Arsy tidak mempunyai saudara lagi. Aku juga sudah menghubungi Tante Lisa. Tapi bukan dia yang menjemputnya.
Bagaimana ini? Mas Nathan baru saja berangkat kemarin ke Jogja. Aku nggak mungkin menghubungi Mas Nathan. Dia bisa cemas, dan akan mengganggu pekerjaannya.
Ting. Nong.
Suara bel berbunyi. Aku segera berlari menuju pintu, berharap itu adalah Arsy. Tapi harapanku tidak terkabul. Ternyata yang datang justru Tante Lisa dan Kak Faiz.
"Nindi, sabar ya. Kita cari bareng - bareng" ujar Tante Lisa, berusaha menenangkanku.
Aku mengangguk pelan, "Bagaimana ini, Tan. Ini salah aku. Harusnya aku jemput dia lebih awal."
"Sstt. Tenang yah. Arsy pasti baik - baik saja. Tadi kamu cerita, katanya Arsy pergi dengan orang yang dia kenal? kamu ada kepikiran itu siapa? saudaranya Nathan mungkin?"
"Aku gak tahu, tante. Setahu aku Mas Nathan gak punya keluarga lagi di sini."
"Tunggu. Seorang wanita, dan saudaranya Arsy? kayaknya aku tahu deh siapa." ucap Kak Faiz tiba - tiba.
Aku dan Tante Lisa memandang Kak Faiz secara bersamaan.

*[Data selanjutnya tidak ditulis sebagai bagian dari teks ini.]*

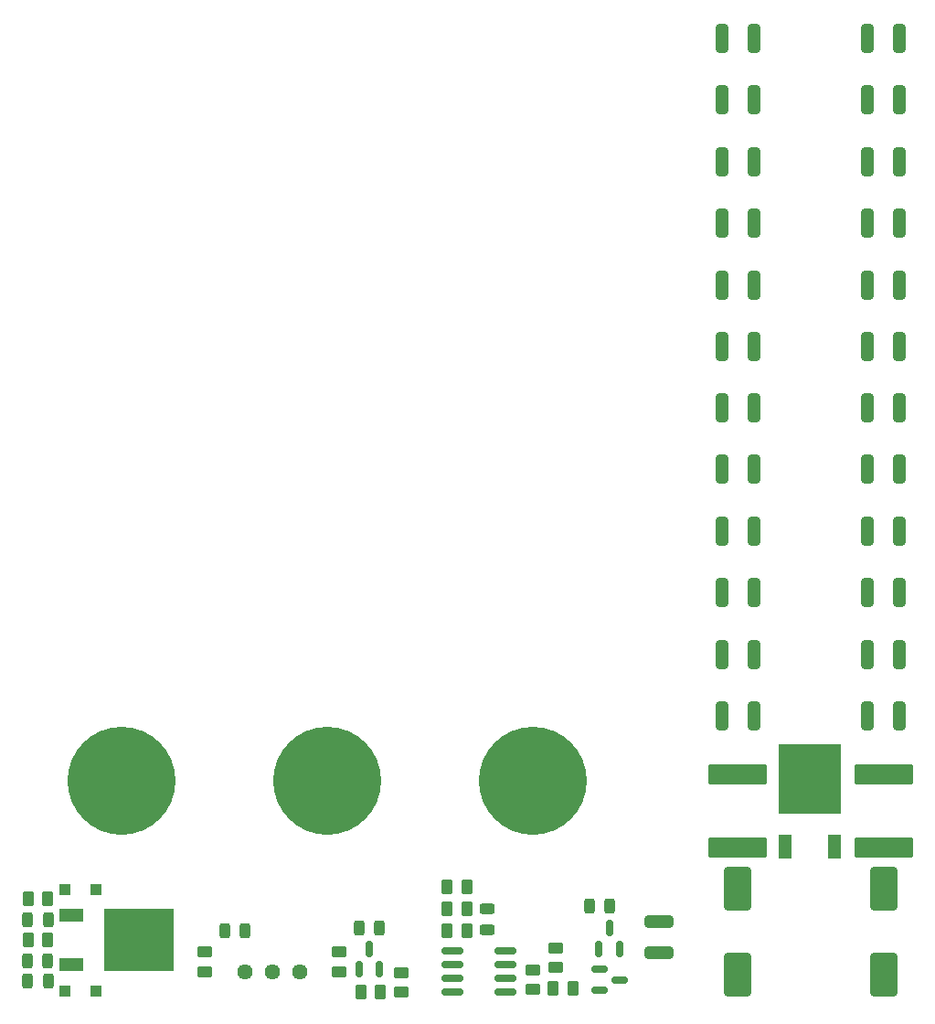
<source format=gts>
G04 #@! TF.GenerationSoftware,KiCad,Pcbnew,(6.0.8-1)-1*
G04 #@! TF.CreationDate,2022-10-22T21:37:00+02:00*
G04 #@! TF.ProjectId,shunt_regulator,7368756e-745f-4726-9567-756c61746f72,rev?*
G04 #@! TF.SameCoordinates,Original*
G04 #@! TF.FileFunction,Soldermask,Top*
G04 #@! TF.FilePolarity,Negative*
%FSLAX46Y46*%
G04 Gerber Fmt 4.6, Leading zero omitted, Abs format (unit mm)*
G04 Created by KiCad (PCBNEW (6.0.8-1)-1) date 2022-10-22 21:37:00*
%MOMM*%
%LPD*%
G01*
G04 APERTURE LIST*
G04 Aperture macros list*
%AMRoundRect*
0 Rectangle with rounded corners*
0 $1 Rounding radius*
0 $2 $3 $4 $5 $6 $7 $8 $9 X,Y pos of 4 corners*
0 Add a 4 corners polygon primitive as box body*
4,1,4,$2,$3,$4,$5,$6,$7,$8,$9,$2,$3,0*
0 Add four circle primitives for the rounded corners*
1,1,$1+$1,$2,$3*
1,1,$1+$1,$4,$5*
1,1,$1+$1,$6,$7*
1,1,$1+$1,$8,$9*
0 Add four rect primitives between the rounded corners*
20,1,$1+$1,$2,$3,$4,$5,0*
20,1,$1+$1,$4,$5,$6,$7,0*
20,1,$1+$1,$6,$7,$8,$9,0*
20,1,$1+$1,$8,$9,$2,$3,0*%
G04 Aperture macros list end*
%ADD10C,10.000000*%
%ADD11R,1.200000X2.200000*%
%ADD12R,5.800000X6.400000*%
%ADD13RoundRect,0.250000X-1.000000X1.750000X-1.000000X-1.750000X1.000000X-1.750000X1.000000X1.750000X0*%
%ADD14RoundRect,0.250000X0.262500X0.450000X-0.262500X0.450000X-0.262500X-0.450000X0.262500X-0.450000X0*%
%ADD15RoundRect,0.243750X0.456250X-0.243750X0.456250X0.243750X-0.456250X0.243750X-0.456250X-0.243750X0*%
%ADD16RoundRect,0.150000X0.825000X0.150000X-0.825000X0.150000X-0.825000X-0.150000X0.825000X-0.150000X0*%
%ADD17R,2.200000X1.200000*%
%ADD18R,6.400000X5.800000*%
%ADD19C,1.440000*%
%ADD20RoundRect,0.250000X0.312500X1.075000X-0.312500X1.075000X-0.312500X-1.075000X0.312500X-1.075000X0*%
%ADD21RoundRect,0.250000X-0.312500X-1.075000X0.312500X-1.075000X0.312500X1.075000X-0.312500X1.075000X0*%
%ADD22RoundRect,0.250000X1.075000X-0.312500X1.075000X0.312500X-1.075000X0.312500X-1.075000X-0.312500X0*%
%ADD23RoundRect,0.250000X-0.262500X-0.450000X0.262500X-0.450000X0.262500X0.450000X-0.262500X0.450000X0*%
%ADD24RoundRect,0.250000X0.450000X-0.262500X0.450000X0.262500X-0.450000X0.262500X-0.450000X-0.262500X0*%
%ADD25RoundRect,0.250000X-0.450000X0.262500X-0.450000X-0.262500X0.450000X-0.262500X0.450000X0.262500X0*%
%ADD26RoundRect,0.150000X-0.587500X-0.150000X0.587500X-0.150000X0.587500X0.150000X-0.587500X0.150000X0*%
%ADD27RoundRect,0.150000X0.150000X-0.587500X0.150000X0.587500X-0.150000X0.587500X-0.150000X-0.587500X0*%
%ADD28RoundRect,0.250000X2.475000X-0.712500X2.475000X0.712500X-2.475000X0.712500X-2.475000X-0.712500X0*%
%ADD29R,1.100000X1.100000*%
%ADD30RoundRect,0.243750X0.243750X0.456250X-0.243750X0.456250X-0.243750X-0.456250X0.243750X-0.456250X0*%
%ADD31RoundRect,0.243750X-0.243750X-0.456250X0.243750X-0.456250X0.243750X0.456250X-0.243750X0.456250X0*%
G04 APERTURE END LIST*
D10*
X19050000Y0D03*
X0Y0D03*
X-19050000Y0D03*
D11*
X42418000Y-6112000D03*
D12*
X44698000Y188000D03*
D11*
X46978000Y-6112000D03*
D13*
X51562000Y-9986000D03*
X51562000Y-17986000D03*
X38000000Y-10000000D03*
X38000000Y-18000000D03*
D14*
X11152500Y-9795000D03*
X12977500Y-9795000D03*
D15*
X14859000Y-13780500D03*
X14859000Y-11905500D03*
D16*
X16572000Y-19574000D03*
X16572000Y-18304000D03*
X16572000Y-17034000D03*
X16572000Y-15764000D03*
X11622000Y-15764000D03*
X11622000Y-17034000D03*
X11622000Y-18304000D03*
X11622000Y-19574000D03*
D17*
X-23675000Y-17029000D03*
D18*
X-17375000Y-14749000D03*
D17*
X-23675000Y-12469000D03*
D19*
X-7630000Y-17669000D03*
X-5090000Y-17669000D03*
X-2550000Y-17669000D03*
D20*
X36599000Y68741000D03*
X39524000Y68741000D03*
X36599000Y63026000D03*
X39524000Y63026000D03*
X36599000Y57311000D03*
X39524000Y57311000D03*
X36599000Y51596000D03*
X39524000Y51596000D03*
X36599000Y45881000D03*
X39524000Y45881000D03*
X36599000Y40166000D03*
X39524000Y40166000D03*
D21*
X53024500Y40180000D03*
X50099500Y40180000D03*
X53024500Y45895000D03*
X50099500Y45895000D03*
X53024500Y51610000D03*
X50099500Y51610000D03*
X53024500Y57325000D03*
X50099500Y57325000D03*
X53024500Y63040000D03*
X50099500Y63040000D03*
X53024500Y68755000D03*
X50099500Y68755000D03*
D20*
X36599000Y34535500D03*
X39524000Y34535500D03*
X36599000Y28820500D03*
X39524000Y28820500D03*
X36599000Y23105500D03*
X39524000Y23105500D03*
X36599000Y17390500D03*
X39524000Y17390500D03*
X36599000Y11675500D03*
X39524000Y11675500D03*
X36599000Y5960500D03*
X39524000Y5960500D03*
D21*
X50099500Y5974500D03*
X53024500Y5974500D03*
X50099500Y11689500D03*
X53024500Y11689500D03*
X50099500Y17404500D03*
X53024500Y17404500D03*
X50099500Y23119500D03*
X53024500Y23119500D03*
X50099500Y28834500D03*
X53024500Y28834500D03*
X50099500Y34549500D03*
X53024500Y34549500D03*
D22*
X30734000Y-15956500D03*
X30734000Y-13031500D03*
D23*
X22780000Y-19193000D03*
X20955000Y-19193000D03*
D24*
X21209000Y-15486500D03*
X21209000Y-17311500D03*
D25*
X19050000Y-17518500D03*
X19050000Y-19343500D03*
D23*
X11152500Y-13859000D03*
X12977500Y-13859000D03*
X11152500Y-11859000D03*
X12977500Y-11859000D03*
D25*
X6858000Y-17772500D03*
X6858000Y-19597500D03*
D23*
X3151500Y-19574000D03*
X4976500Y-19574000D03*
D14*
X-27685500Y-14749000D03*
X-25860500Y-14749000D03*
D23*
X-27685500Y-10939000D03*
X-25860500Y-10939000D03*
D25*
X1143000Y-15867500D03*
X1143000Y-17692500D03*
D24*
X-11303000Y-17692500D03*
X-11303000Y-15867500D03*
D26*
X25224500Y-17481000D03*
X25224500Y-19381000D03*
X27099500Y-18431000D03*
D27*
X25212000Y-15558500D03*
X27112000Y-15558500D03*
X26162000Y-13683500D03*
X3937000Y-15588500D03*
X4887000Y-17463500D03*
X2987000Y-17463500D03*
D28*
X38000000Y585000D03*
X38000000Y-6190000D03*
X51562000Y599000D03*
X51562000Y-6176000D03*
D29*
X-24236000Y-10050000D03*
X-21436000Y-10050000D03*
X-21436000Y-19448000D03*
X-24236000Y-19448000D03*
D30*
X4874500Y-13605000D03*
X2999500Y-13605000D03*
D31*
X-9446500Y-13859000D03*
X-7571500Y-13859000D03*
D30*
X26210500Y-11591000D03*
X24335500Y-11591000D03*
X-27710500Y-18558000D03*
X-25835500Y-18558000D03*
X-27710500Y-12844000D03*
X-25835500Y-12844000D03*
X-27734500Y-16653000D03*
X-25859500Y-16653000D03*
M02*

</source>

"Sepertinya itu Bella." Kak Faiz melanjutkan.
Bella?
Bella adiknya Jihan itu?
Mendadak kepalaku terasa pusing. Aku terhuyung dan hampir terjatuh, kalau tidak di tahan oleh Tante Lisa. Mereka memapahku ke dalam rumah. Dalam keadaan setengah sadar, aku melihat Tante Lisa merebahkanku di atas sofa ruang tamu. Wajahnya terlihat sangat khawatir, sambil berteriak memanggil Mila agar membawakan minuman.
"Nindi, sadar. Ayo minum dulu." Tante Lisa menyodorkan segelas air putih dan memaksaku untuk meminumnya.
"Uhuk."
"Nindi kamu gak apa? Faizal! kenapa kamu bengong aja sih? cepat periksa Nindi!"
"Aku psikiater, Lis! bukan dokter umum. Memangnya Nindi sakit jiwa apa?" sahut Kak Faiz bingung.
"Sudah tante, aku gak apa kok. Tadi cuma pusing sedikit." ujarku pelan.
Tante Lisa masih mendelik sebal ke arah Kak Faiz, membuatku sedikit tersenyum melihat pertengkaran mereka.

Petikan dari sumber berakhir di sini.